After a recession that tanked the economy and revealed the shady dealings associated with subprime mortgages, statements of corporate income, and other problematic business practices, it’s natural that many remain suspicious of how large companies operate—and concerned about the far-reaching consequences of their moral failings.
Taxes have become an increasingly important part of the conversation, especially when it comes to discussions about corporate-tax rates and loopholes, which then brings up questions about which groups do or do not pay their fair share of taxes. According to a new study from Wake Forest and the University of North Carolina, Wilmington, the IRS estimates that in 2006, corporate-tax evasion was responsible for around $67 billion in losses. And prior to that, unethical behavior related to the reporting of corporate finances was also an issue in major cases of fraud, including WorldCom and Enron.
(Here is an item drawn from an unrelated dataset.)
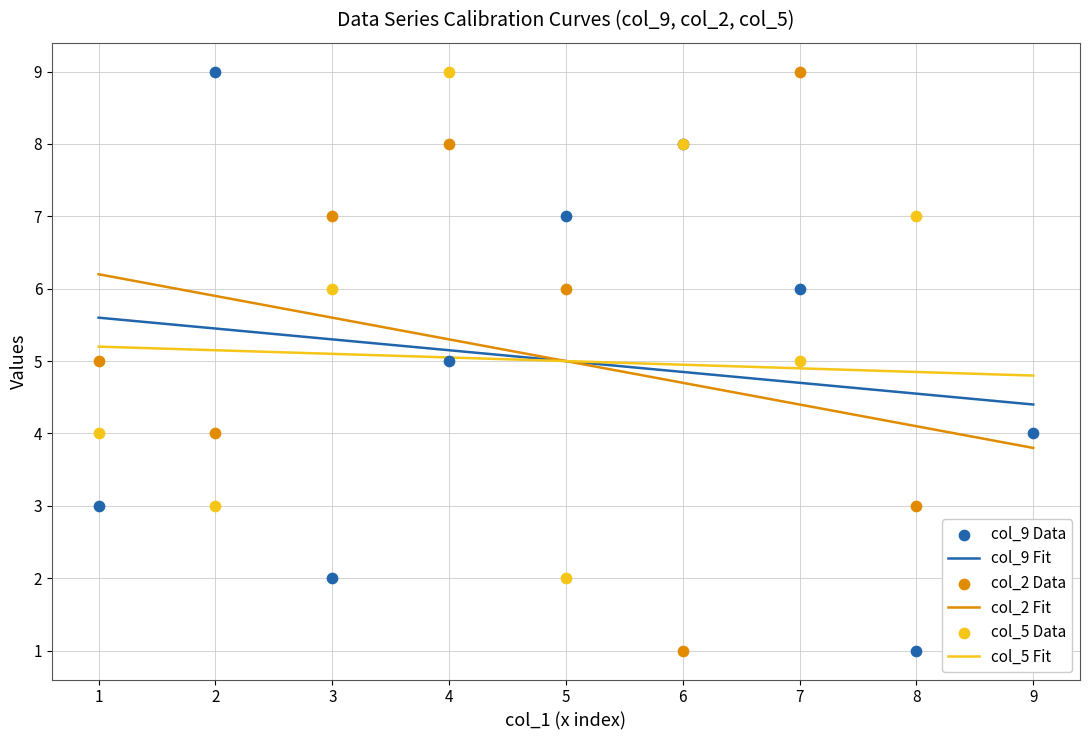

What are all the series names shown in the legend?

col_9, col_2, col_5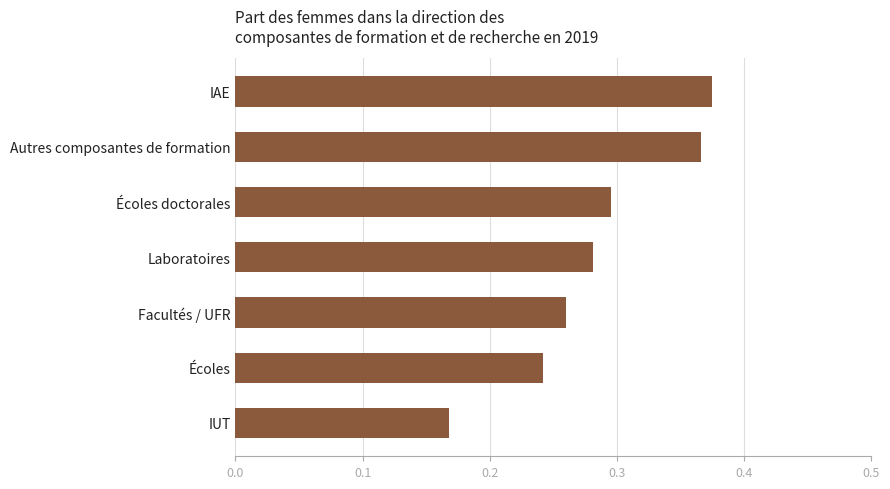

Which label corresponds to the smallest value in the chart?

IUT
In the effort to combat fraud, the role of Chief Financial Officer is especially critical, since the job requires signing off on, and certifying the accuracy of some financial statements for firms that report to the SEC. That makes company CFOs one of the primary lines of defense when it comes to fair and accurate financial reporting and prevention of unethical financial behavior. But a 2012 study from Ernst and Young found that “15 percent of CFOs indicated they would be willing to commit fraud to win business and 4 percent said they would be willing to intentionally misstate financial performance.” And that's just the CFOs who were willing to admit to such views. A 2014 version of that same study on global fraud found that 7 percent of CFOs said they would be willing to misstate company finances in order to help weather tough economic times. “CFOs are more likely than any other role to justify making changes to assumptions relating to valuations and reserves to meet financial targets,” the study found.
Though corporate ethics and morality have been studied at length, especially when it relates to the size of a firm, or executive compensation, the new study from researchers at Wake Forest and UNC Wilmington takes a look at a different characteristic of a company’s leadership—gender—as a means of determining how ethically a company’s higher-ups behave when it comes to paying taxes and reporting income.